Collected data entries

-----

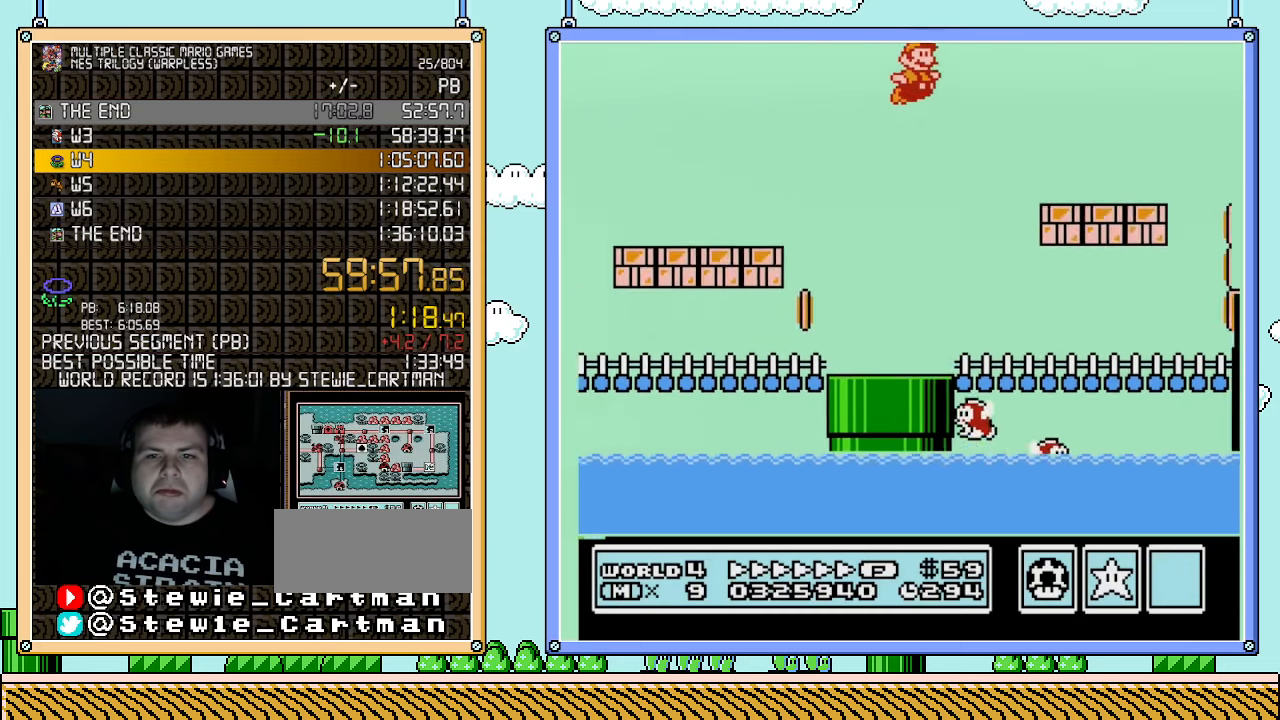
{"buttons": ["A", "B", "DPAD_RIGHT"], "events": []}
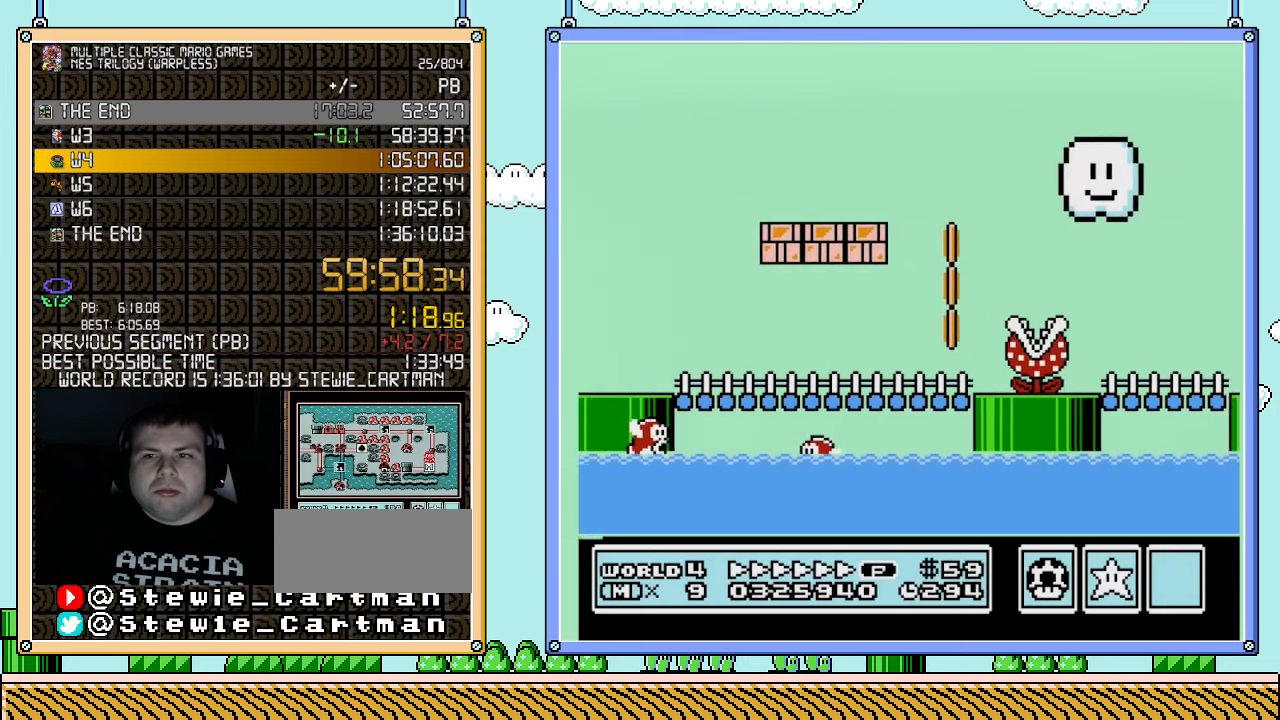
{"buttons": ["A", "B", "DPAD_RIGHT"], "events": [[83, "A", "up"], [500, "A", "down"]]}
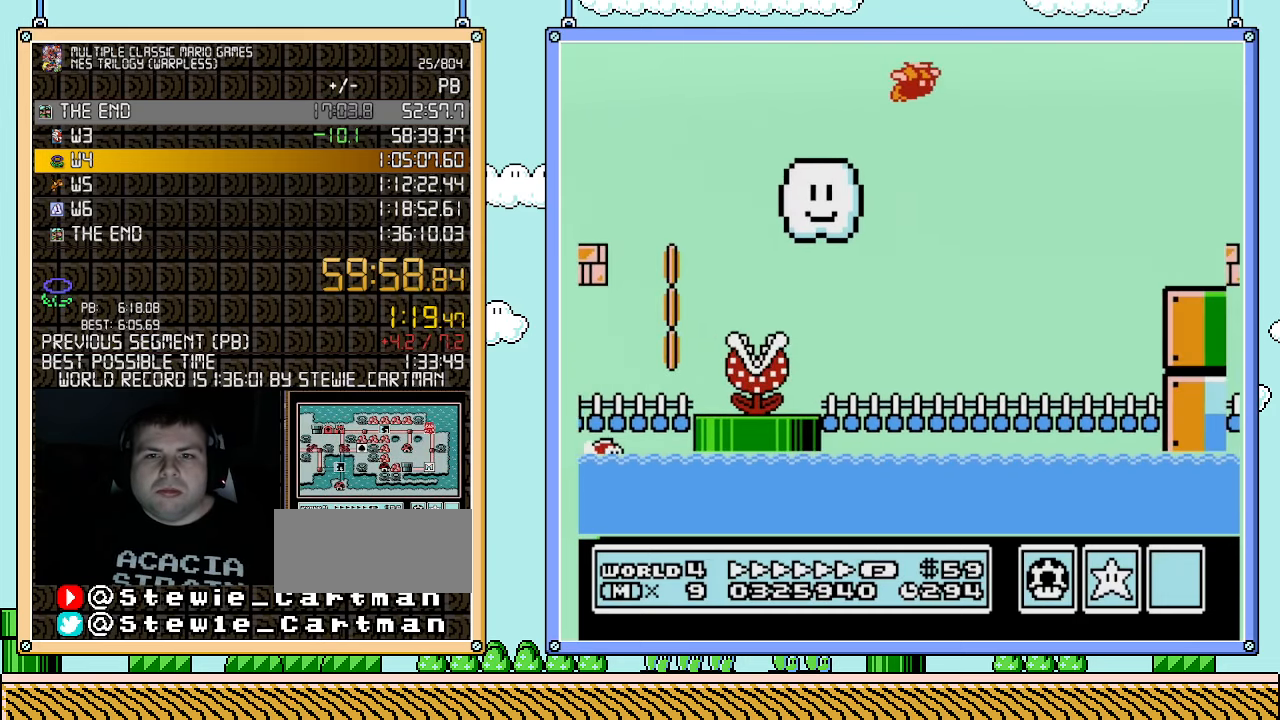
{"buttons": ["A", "B", "DPAD_RIGHT"], "events": []}
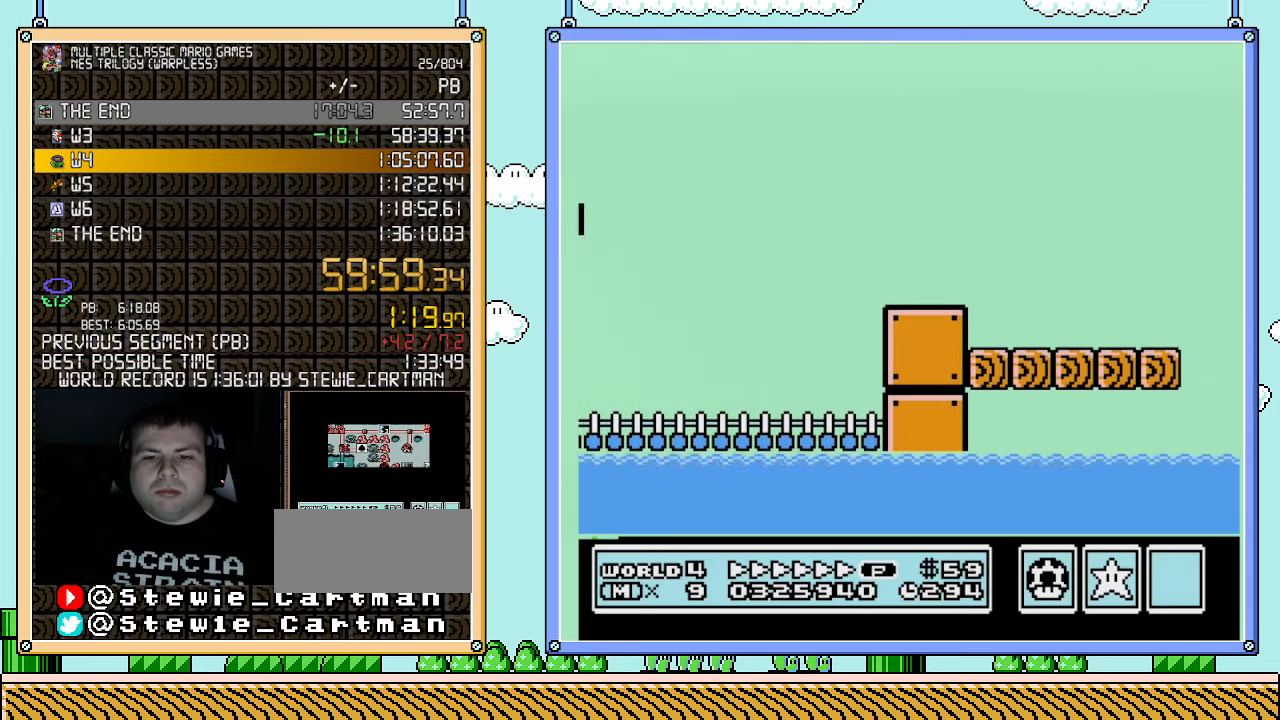
{"buttons": ["A", "B", "DPAD_RIGHT"], "events": []}
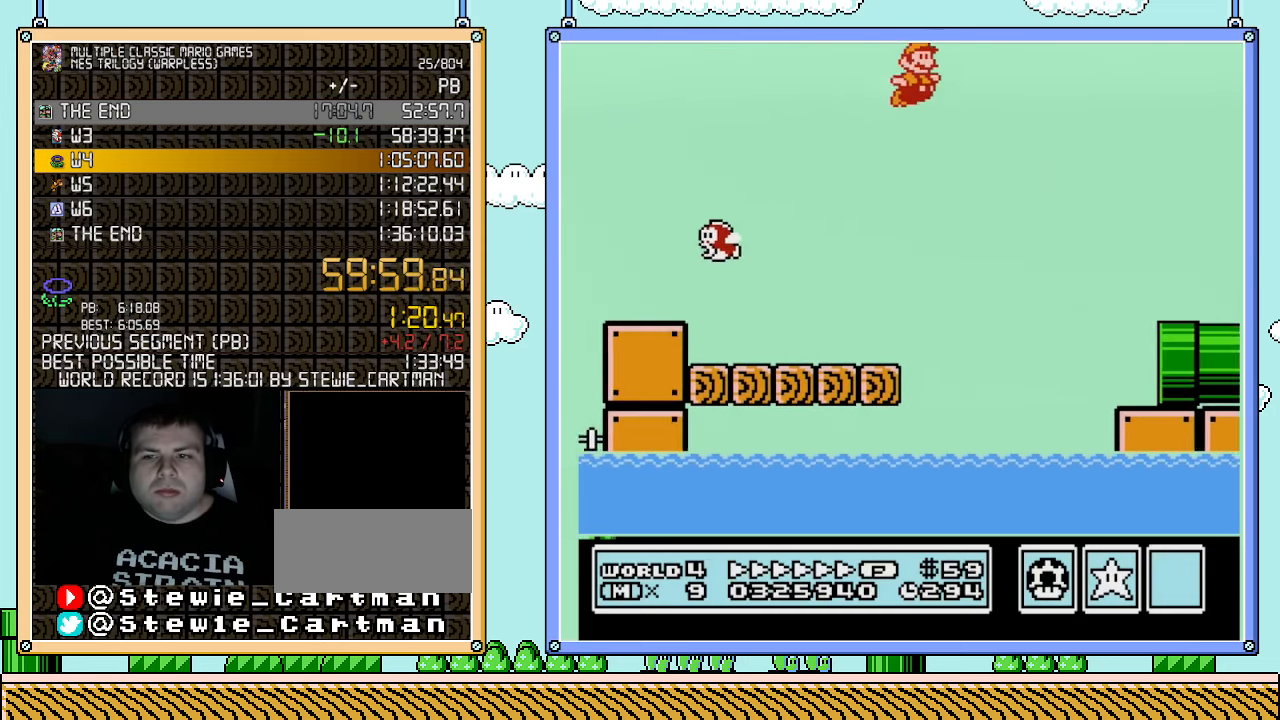
{"buttons": ["A", "B", "DPAD_RIGHT"], "events": []}
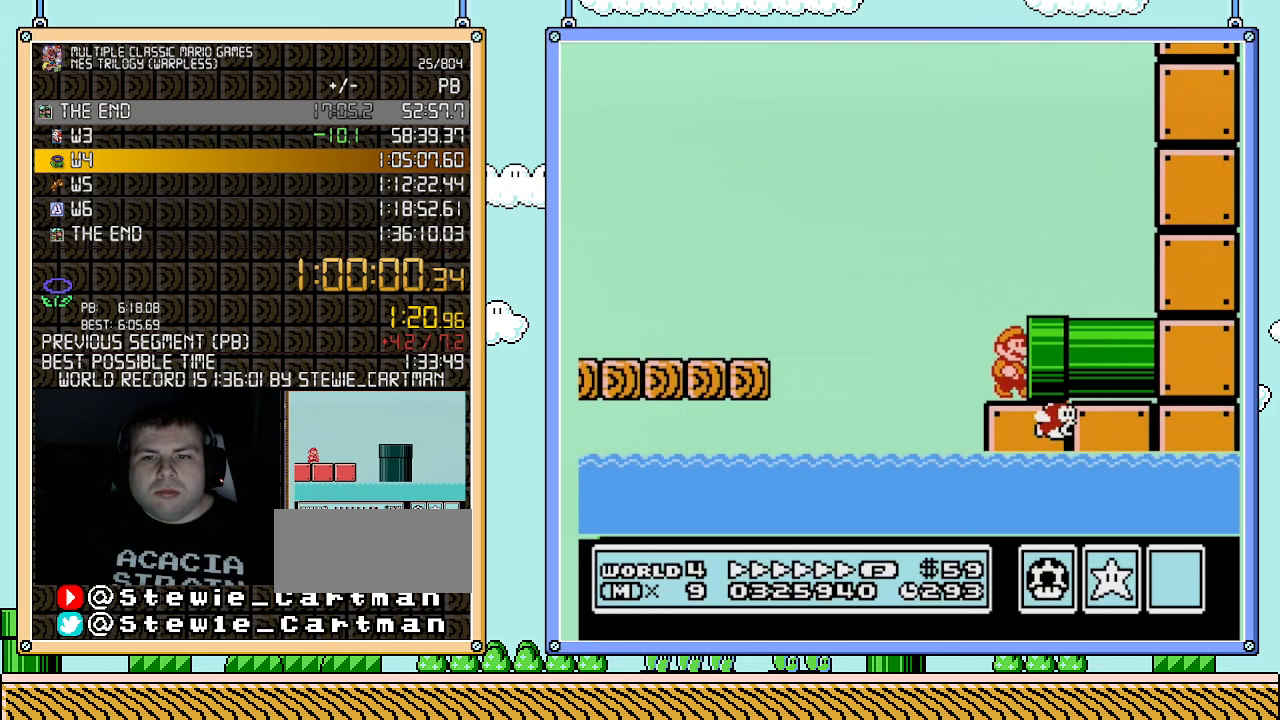
{"buttons": ["A", "B", "DPAD_RIGHT"], "events": []}
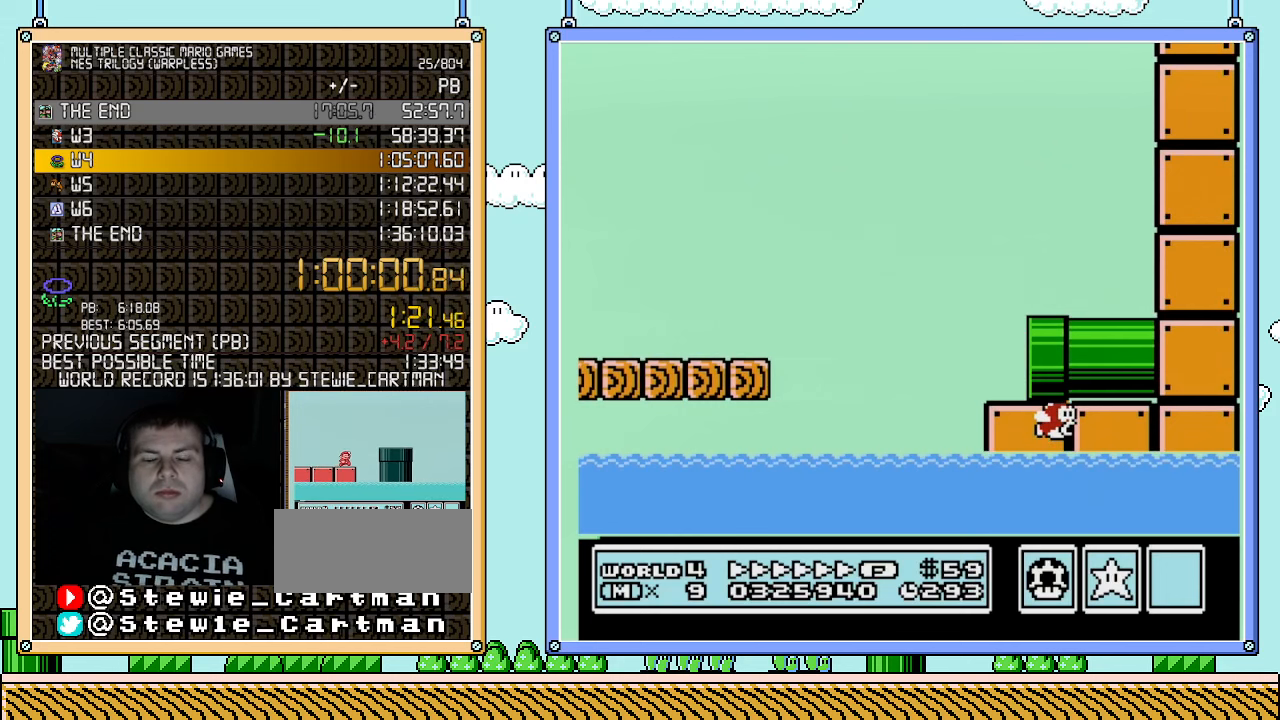
{"buttons": ["B", "DPAD_RIGHT"], "events": [[117, "A", "up"]]}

-----

Task prompt
The copy you give must repeat each record character for character, but it must not include the pictures.

Answer space
{"buttons": ["A", "B", "DPAD_RIGHT"], "events": []}
{"buttons": ["A", "B", "DPAD_RIGHT"], "events": [[83, "A", "up"], [500, "A", "down"]]}
{"buttons": ["A", "B", "DPAD_RIGHT"], "events": []}
{"buttons": ["A", "B", "DPAD_RIGHT"], "events": []}
{"buttons": ["A", "B", "DPAD_RIGHT"], "events": []}
{"buttons": ["A", "B", "DPAD_RIGHT"], "events": []}
{"buttons": ["B", "DPAD_RIGHT"], "events": [[117, "A", "up"]]}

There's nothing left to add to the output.